February 24 2018

Irma to bring heavy winds

February 24 2018, 06:00 | Van Peters

Wind and rain from Hurricane Irma blows through the streets

Wind and rain from Hurricane Irma blows through the streets

Heavy rains and wind gusts reportedly in excess of 150 miles per hour still wreaked havoc on the region as millions in the storm's path were ordered to evacuate.

Hurricane Irma knocked down power in dozens of Florida counties, leaving as many as 6.5 million customers without power Monday, the state's emergency management agency reported.

Irma hit southwest Florida on Sunday morning as a risky Category 4 storm, the second-highest level on the five-step Saffir-Simpson scale. Now a tropical storm, the system is still capable of producing hurricane-strength gusts, and maximum sustained winds of about 70 miles per hour. More than 200,000 people sought refuge in about 700 shelters, according to state data. The storm caused extensive damage in the Florida Keys and record flooding almost 400 miles north in Jacksonville, according to The Associated Press.

According to ABC News, seven people have died in Florida due to the storm.

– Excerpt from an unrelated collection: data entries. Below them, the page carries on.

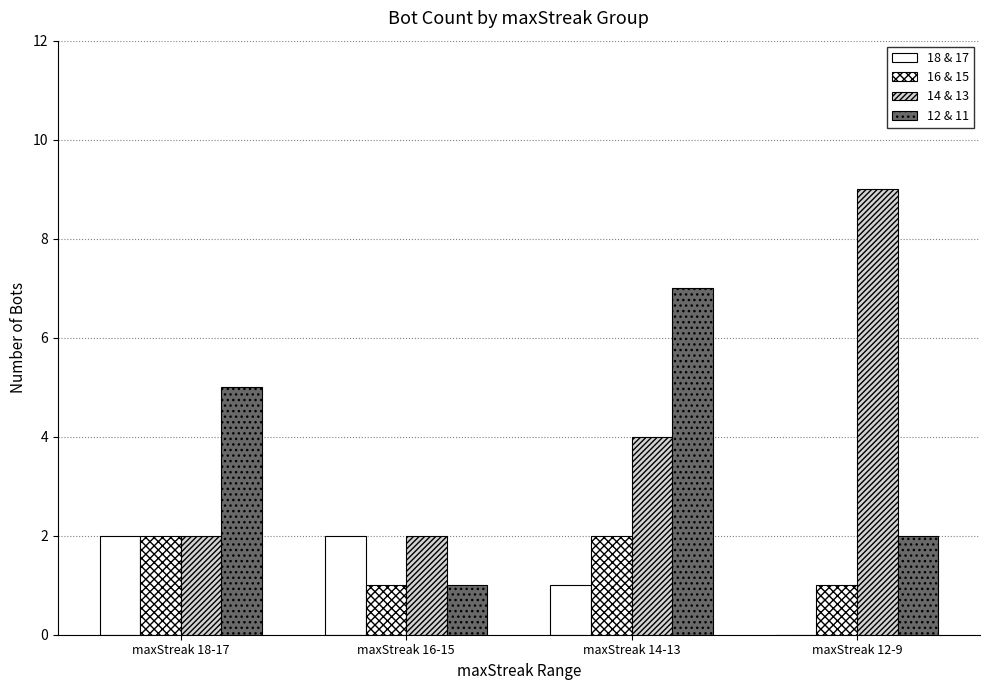

What is the approximate value of 18 & 17 at maxStreak 16-15?

2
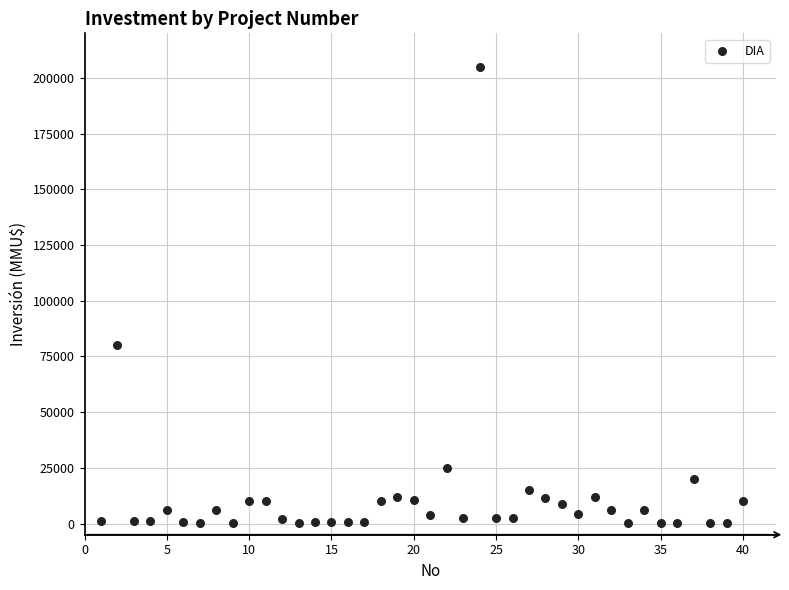

What Y value in the scatter plot is closest to 102518?

80000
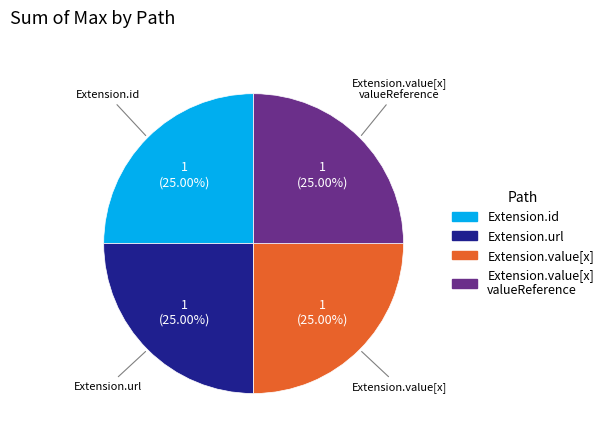

Does any single category account for the majority?

No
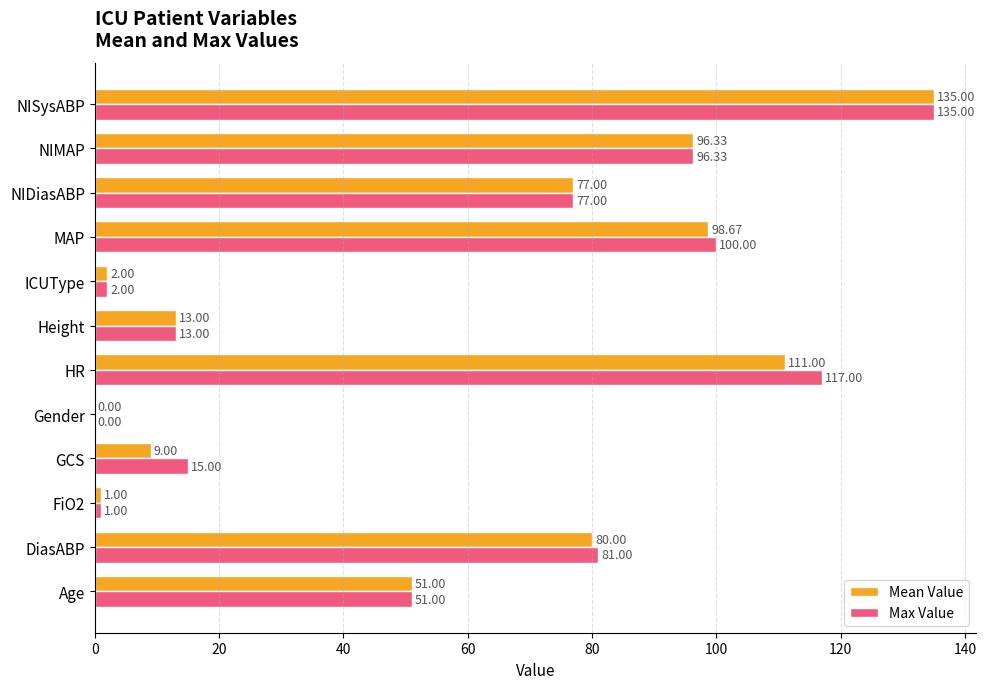

At which category is the sum across all series the highest?

NISysABP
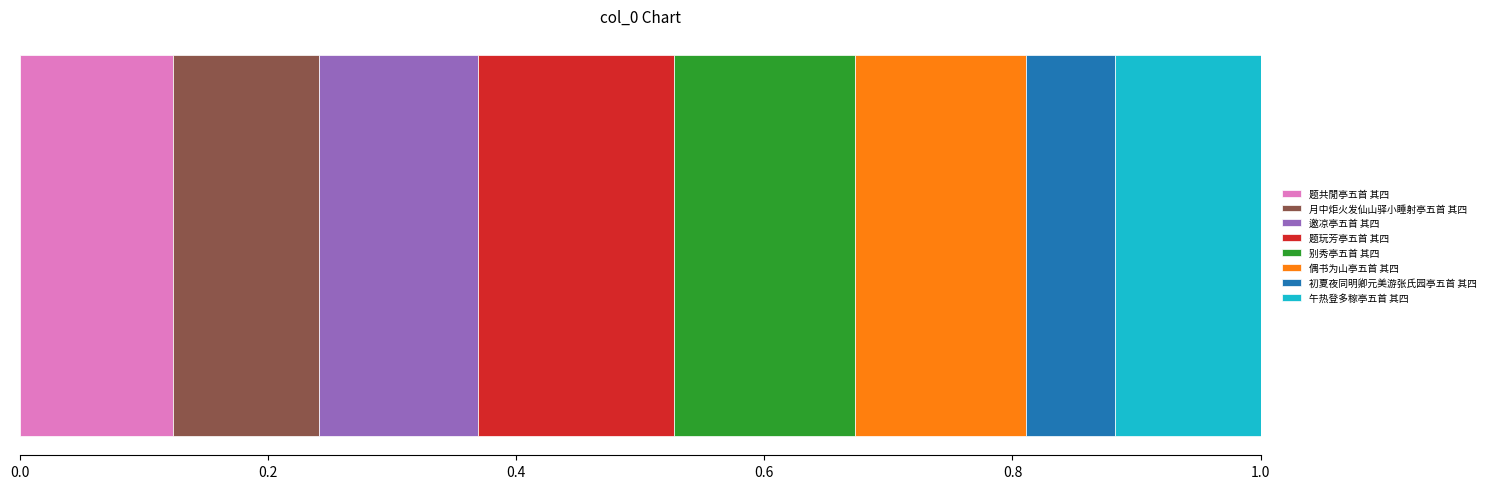

How many categories are shown in the chart?

1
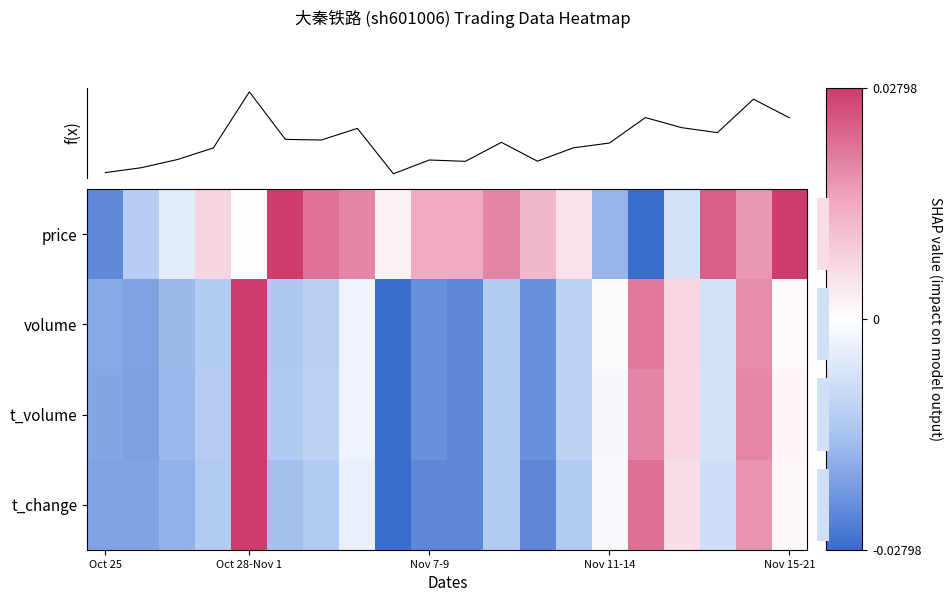

What is the difference between the maximum and minimum values in the f(x) series?

1.5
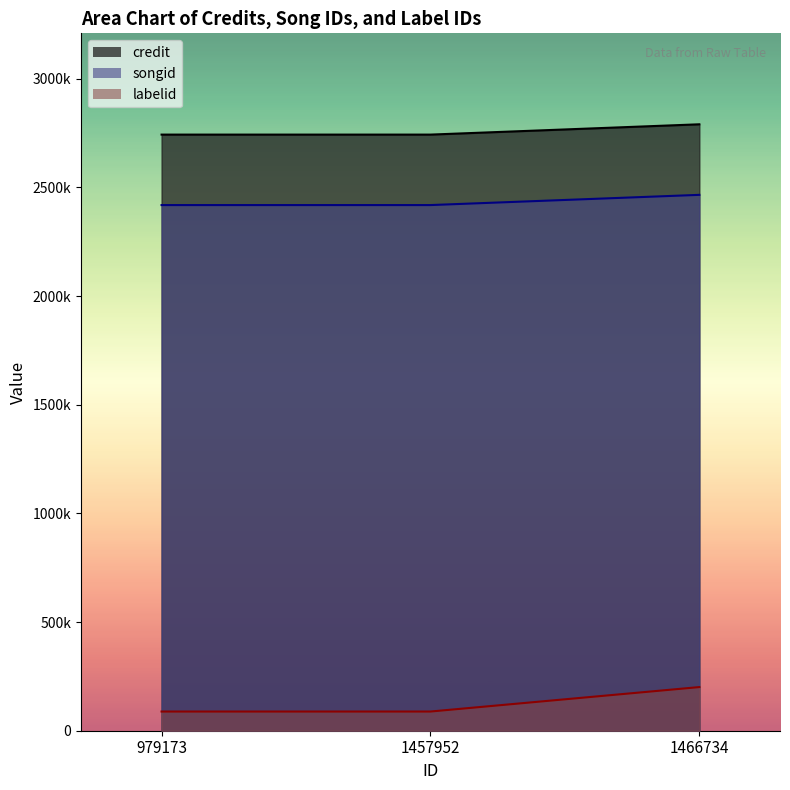

What is the total value across all series at 1457952?

5250226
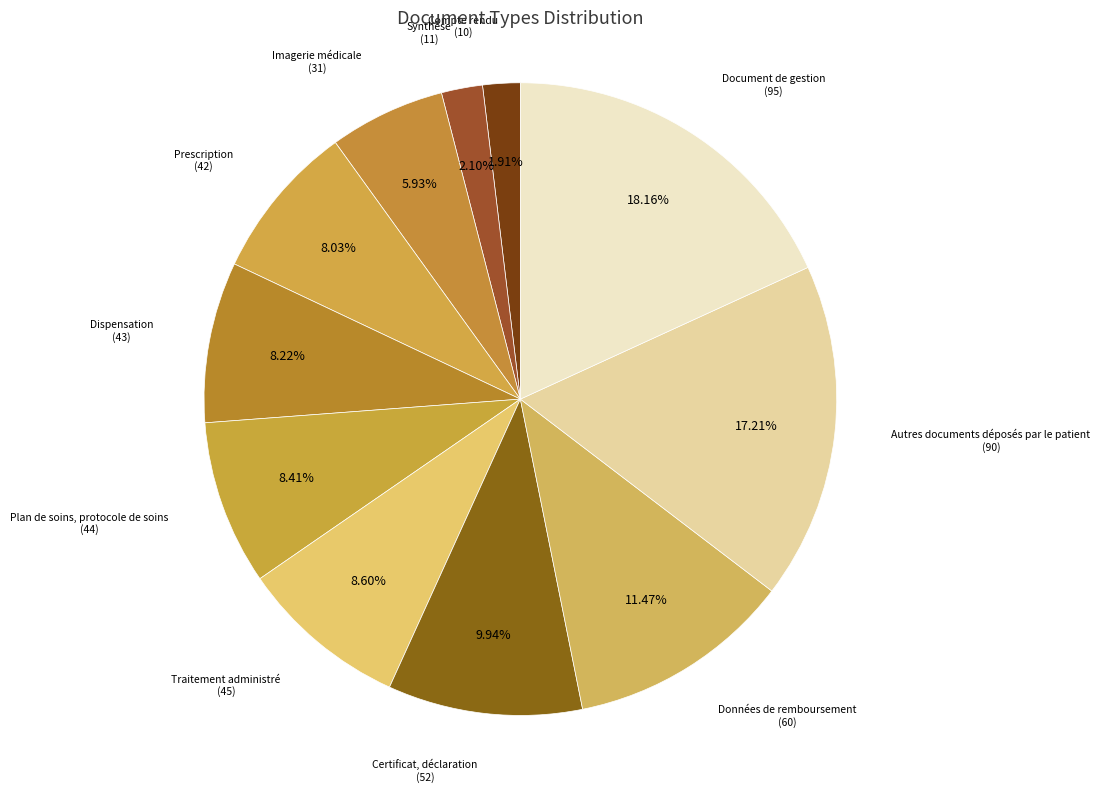

How many segments does this pie chart have?

11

Trees bend in the tropical storm wind along North Fort Lauderdale Beach Boulevard as Hurricane Irma hits the southern part of the state September 10 in Fort Lauderdale. It gradually weakened to a tropical storm by Monday morning.

The damage caused by these two storms may well make 2017 the most costly year on record in monetary terms when it comes to hurricanes in the US. She said other counties in Alabama will see Irma's remnants as well. "Additional slow weakening is forecast, and Irma is expected to weaken to a tropical depression by Tuesday afternoon".

Communities along the Georgia coast are seeing extensive flooding from Tropical Storm Irma. The second one, in Marco Island, left the island without water and power, authorities said.

Florida's largest city, Miami, was spared the brunt of the storm but still suffered heavy flooding.

A timelapse video released by NASA shows Hurricane Irma's path over the course of ten days, showing how it moved from the Atlantic, over the Caribbean and to Florida.

"It's bad now. It's going to continue to get worse", National Weather Service meteorologist Angie Enyedi said at a morning briefing.

The high pressure that brought fall-like weather to the state over the weekend will still keep things dry here on Monday, but clouds will gradually move in from the south.